A lawsuit filed by horse ranchers against a Colorado cannabis grow is going to trial today and could yield important repercussions for cannabis businesses throughout the U.S., Westword reports.
The lawsuit, which aims to use the federal Racketeer Influenced and Corrupt Organizations Act against state-legal cannabis businesses, was filed on behalf of horse ranchers Phillis Windy Hope Reilly and Michael P. Reilly against cannabis cultivator Rocky Mountain Organics by Safe Streets Alliance, a national anti-cannabis organization.
If successful, the suit could send a chillingly blunt message to the cannabis community while galvanizing its opponents into further action.

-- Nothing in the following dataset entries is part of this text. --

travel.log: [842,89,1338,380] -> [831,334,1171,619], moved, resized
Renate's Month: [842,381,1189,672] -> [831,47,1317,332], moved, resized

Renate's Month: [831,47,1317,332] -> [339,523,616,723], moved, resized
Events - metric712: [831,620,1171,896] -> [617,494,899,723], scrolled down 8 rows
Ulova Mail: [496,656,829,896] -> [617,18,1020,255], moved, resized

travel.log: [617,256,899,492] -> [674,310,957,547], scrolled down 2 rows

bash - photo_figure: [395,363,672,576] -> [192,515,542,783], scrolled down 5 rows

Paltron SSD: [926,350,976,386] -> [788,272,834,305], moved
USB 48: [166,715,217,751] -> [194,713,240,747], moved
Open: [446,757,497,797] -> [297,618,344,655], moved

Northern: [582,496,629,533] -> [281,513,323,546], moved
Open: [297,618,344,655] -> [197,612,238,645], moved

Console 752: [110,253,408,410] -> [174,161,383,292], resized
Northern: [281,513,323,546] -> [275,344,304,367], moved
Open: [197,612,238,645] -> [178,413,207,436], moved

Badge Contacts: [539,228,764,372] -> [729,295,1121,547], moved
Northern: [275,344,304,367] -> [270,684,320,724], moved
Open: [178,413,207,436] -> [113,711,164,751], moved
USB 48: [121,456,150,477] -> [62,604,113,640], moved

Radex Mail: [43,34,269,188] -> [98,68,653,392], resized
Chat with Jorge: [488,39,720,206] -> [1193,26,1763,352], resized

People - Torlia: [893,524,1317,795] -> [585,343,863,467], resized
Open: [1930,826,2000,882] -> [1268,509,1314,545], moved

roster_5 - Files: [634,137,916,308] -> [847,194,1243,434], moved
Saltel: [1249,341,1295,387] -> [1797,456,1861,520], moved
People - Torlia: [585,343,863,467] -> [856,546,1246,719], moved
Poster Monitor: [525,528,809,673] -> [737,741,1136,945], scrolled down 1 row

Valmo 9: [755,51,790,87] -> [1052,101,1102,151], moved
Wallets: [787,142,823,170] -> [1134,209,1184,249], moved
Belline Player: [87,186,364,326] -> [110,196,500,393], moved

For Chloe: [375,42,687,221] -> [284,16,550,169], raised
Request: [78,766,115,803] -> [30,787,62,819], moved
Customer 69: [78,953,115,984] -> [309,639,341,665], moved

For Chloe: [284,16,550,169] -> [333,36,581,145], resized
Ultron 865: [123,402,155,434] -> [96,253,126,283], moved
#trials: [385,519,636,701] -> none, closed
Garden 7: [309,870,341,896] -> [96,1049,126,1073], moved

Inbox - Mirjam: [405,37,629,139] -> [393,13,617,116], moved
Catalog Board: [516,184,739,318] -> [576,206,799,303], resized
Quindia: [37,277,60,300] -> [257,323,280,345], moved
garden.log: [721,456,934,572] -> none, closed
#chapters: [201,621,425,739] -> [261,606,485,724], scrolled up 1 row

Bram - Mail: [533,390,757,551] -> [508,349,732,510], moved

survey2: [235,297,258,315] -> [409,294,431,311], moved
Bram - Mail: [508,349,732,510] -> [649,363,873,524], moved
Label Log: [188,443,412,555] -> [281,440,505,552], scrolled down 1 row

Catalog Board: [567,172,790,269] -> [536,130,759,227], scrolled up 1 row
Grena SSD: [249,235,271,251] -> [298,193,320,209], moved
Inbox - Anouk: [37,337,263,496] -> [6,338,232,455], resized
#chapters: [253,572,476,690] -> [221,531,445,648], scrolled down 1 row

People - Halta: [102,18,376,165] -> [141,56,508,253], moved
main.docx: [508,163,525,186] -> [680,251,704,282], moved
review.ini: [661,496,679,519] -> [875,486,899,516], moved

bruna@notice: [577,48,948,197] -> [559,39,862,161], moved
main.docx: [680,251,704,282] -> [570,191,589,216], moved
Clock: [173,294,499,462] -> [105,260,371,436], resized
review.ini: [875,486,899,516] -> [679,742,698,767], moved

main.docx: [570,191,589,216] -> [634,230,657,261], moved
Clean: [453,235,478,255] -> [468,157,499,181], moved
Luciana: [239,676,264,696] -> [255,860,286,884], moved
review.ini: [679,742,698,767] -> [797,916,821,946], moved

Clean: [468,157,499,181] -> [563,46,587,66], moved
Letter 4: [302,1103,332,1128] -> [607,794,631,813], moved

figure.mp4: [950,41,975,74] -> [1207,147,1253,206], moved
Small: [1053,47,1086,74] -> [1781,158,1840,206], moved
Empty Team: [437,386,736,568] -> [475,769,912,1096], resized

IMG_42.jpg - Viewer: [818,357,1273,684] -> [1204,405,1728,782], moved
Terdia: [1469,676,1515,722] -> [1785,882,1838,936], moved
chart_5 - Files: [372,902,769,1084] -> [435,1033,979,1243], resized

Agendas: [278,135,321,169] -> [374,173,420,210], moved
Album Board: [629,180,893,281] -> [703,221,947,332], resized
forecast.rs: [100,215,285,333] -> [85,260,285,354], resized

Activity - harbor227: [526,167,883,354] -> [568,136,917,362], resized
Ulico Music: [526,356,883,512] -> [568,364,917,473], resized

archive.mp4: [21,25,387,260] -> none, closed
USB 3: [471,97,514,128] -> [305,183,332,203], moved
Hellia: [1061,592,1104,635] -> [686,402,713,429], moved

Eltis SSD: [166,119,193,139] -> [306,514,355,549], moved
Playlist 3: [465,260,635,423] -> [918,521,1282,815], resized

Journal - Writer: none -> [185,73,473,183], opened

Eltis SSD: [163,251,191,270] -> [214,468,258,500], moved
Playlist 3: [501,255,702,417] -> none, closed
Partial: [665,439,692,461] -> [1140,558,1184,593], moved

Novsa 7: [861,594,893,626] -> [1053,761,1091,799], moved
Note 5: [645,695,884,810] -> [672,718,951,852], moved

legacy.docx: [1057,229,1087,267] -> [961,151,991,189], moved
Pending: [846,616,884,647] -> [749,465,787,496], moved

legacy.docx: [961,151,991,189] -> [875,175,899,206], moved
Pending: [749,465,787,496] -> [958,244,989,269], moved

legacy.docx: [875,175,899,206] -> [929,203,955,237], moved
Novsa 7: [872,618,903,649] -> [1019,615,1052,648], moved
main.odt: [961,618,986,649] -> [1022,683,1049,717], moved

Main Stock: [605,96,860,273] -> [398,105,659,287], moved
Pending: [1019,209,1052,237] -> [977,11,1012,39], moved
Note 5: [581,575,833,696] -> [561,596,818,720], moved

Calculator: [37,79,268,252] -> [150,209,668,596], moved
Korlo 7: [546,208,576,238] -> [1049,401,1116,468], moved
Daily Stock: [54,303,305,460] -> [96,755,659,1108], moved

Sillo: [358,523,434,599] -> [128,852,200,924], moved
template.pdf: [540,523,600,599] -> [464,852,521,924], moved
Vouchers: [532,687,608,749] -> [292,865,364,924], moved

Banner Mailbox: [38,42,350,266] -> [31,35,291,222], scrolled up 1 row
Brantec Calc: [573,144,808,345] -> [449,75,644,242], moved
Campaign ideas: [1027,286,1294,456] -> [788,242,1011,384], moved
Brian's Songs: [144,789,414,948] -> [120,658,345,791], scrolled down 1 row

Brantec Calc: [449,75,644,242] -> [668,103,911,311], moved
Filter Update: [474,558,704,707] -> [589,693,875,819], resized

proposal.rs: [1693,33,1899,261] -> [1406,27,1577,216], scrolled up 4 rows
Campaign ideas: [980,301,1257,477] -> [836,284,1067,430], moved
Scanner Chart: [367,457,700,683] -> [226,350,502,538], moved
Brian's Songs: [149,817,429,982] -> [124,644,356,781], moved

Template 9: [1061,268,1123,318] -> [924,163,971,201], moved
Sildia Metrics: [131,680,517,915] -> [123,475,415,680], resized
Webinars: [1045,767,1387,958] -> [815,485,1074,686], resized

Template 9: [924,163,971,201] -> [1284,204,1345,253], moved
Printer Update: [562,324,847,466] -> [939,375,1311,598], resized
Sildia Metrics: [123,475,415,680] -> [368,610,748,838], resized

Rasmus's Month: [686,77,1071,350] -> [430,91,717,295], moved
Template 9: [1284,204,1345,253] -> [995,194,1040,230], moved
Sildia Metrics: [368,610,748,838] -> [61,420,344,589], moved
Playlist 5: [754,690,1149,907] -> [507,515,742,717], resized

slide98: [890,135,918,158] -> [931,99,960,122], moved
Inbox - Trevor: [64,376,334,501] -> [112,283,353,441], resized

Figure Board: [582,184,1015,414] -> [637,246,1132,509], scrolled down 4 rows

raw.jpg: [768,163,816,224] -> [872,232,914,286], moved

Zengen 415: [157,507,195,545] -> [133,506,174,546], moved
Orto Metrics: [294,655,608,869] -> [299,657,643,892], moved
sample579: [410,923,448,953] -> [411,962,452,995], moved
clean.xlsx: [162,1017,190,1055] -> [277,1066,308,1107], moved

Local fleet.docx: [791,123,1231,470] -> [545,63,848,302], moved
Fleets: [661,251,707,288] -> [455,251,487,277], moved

The suit lays out the following arguments:
- “Growing recreational marijuana is ‘noxious, annoying or offensive activity’ [sic] by virtually any definition because marijuana plants are highly odorous, and their offense smell [sic] travels long distances.”
- The Rocky Mountain Organics grow site is also a high-risk target for theft and could lead to a local hike in crime.
- The sight of an under-construction building was an eye-sore that “exacerbates the injury, for when the Reillys and their children visit the property, they are reminded of the racketeering enterprise next door every time they look to the west.”
Note: the plaintiffs do not live on the property in question, they just like to hike and ride horses there.
The lawsuit was first filed in 2015 but was dismissed by a federal district court and the Rocky Mountain Organics grow site officially launched in 2016. The 10th U.S. Circuit Court of Appeals, however, reopened the case in June 2017.